L’air des champs.

Ce matin, Almanito « réclamait » une photo de fleurs de choux.
Par chance, il en restait dans un coin après fauchage.

On ne tombe pas en pamoison devant des fleurs de choux et bien souvent le passant qui passe 😉 ne sait même pas quelle est cette plante, c’est vous dire si elle n’intéresse pas grand monde. Lorsque les choux sauvages sont nombreux, ils peuvent former une masse jaune intéressante pour embellir une photo. Il suffit de se baisser et de focaliser sur un sujet visé. C’est le seul intérêt photographique en dehors des clichés destinés aux botanistes.

La plante est toute en tiges et ses fleurs sont très petites. Pour l’identifier, il suffit de froisser une feuille pour sentir une forte odeur de chou.

Voilà à quoi ressemble un plant de chou sauvage.
Un papillon nommé souci fait honneur à la couleur jaune.
Pas d’souci, il est tranquille comme Baptiste !
Vous le voyez ?
Voici ses fleurs.
Quatre pétales dans la pénombre, le jaune est moins vif.
Quelques pas plus loin, une rose nouvelle dans mon jardin réclamait son cliché.
Jalouses, les voisines souhaitaient le clic, aussi.
Voilà une image intéressante.
Vous constaterez que les feuilles sont envahies de pucerons.
La larve que vous voyez est celle d’une coccinelle, déjà vorace et friande de suceuses de sève.
Il a fallu qu’un syrphe vienne se faire photographier, aussi.
On voit bien à ses yeux qu’il s’agit d’une mouche et non d’une guêpe !
Un bel urospermum dalechampii. Amen !
La vesce craque pour laquelle, je craque toujours… j’adore sa couleur.
La folle avoine (graminée) montre à la vipérine comment faire l’éventail.

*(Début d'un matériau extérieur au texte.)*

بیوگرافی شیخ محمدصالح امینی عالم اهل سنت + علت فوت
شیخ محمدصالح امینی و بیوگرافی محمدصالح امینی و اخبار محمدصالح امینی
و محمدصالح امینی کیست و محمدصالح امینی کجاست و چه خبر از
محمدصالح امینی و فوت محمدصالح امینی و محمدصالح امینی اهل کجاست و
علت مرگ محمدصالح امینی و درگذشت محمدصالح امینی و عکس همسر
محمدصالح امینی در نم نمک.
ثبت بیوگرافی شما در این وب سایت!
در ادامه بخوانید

Demain, nous voyagerons avec une coccinelle et nous coquelicoterons avec les coquelicots.

5 commentaires

  1. Ce qu’il y a de formidable ici, c’est qu’il suffit de demander 😉 Merci Simonu!
    Alors je suis stupéfaite car je connais ces fleurs, il y en a partout mais jamais je n’aurais soupçonné qu’elles soient des choux, même sauvages. Ca se mange?
    Bravo pour les mmacro, absolument splendides, c’est encore mieux que de les voir en « vrai » (la syrphe est particulièrement remarquable.)

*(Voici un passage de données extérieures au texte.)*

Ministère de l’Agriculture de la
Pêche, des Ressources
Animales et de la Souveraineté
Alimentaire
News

    1. Bouilli avec un peu d’huile d’olive.
      On recommande toujours de vérifier si la zone de récolte n’est pas polluée.
      Je n’en ai jamais mangé.

  2. Merci pour la série photos « botanique et insectes » de ce week end. J’apprends avec celles-ci le nom de chacune et chacun. Savoir nommer permet une proximité plus grande. J’ai l’habitude de saluer, converser lors de mes ballades avec toute la beauté rencontrée ; c’est un vrai plus de pouvoir dire leur nom à chacune et chacun.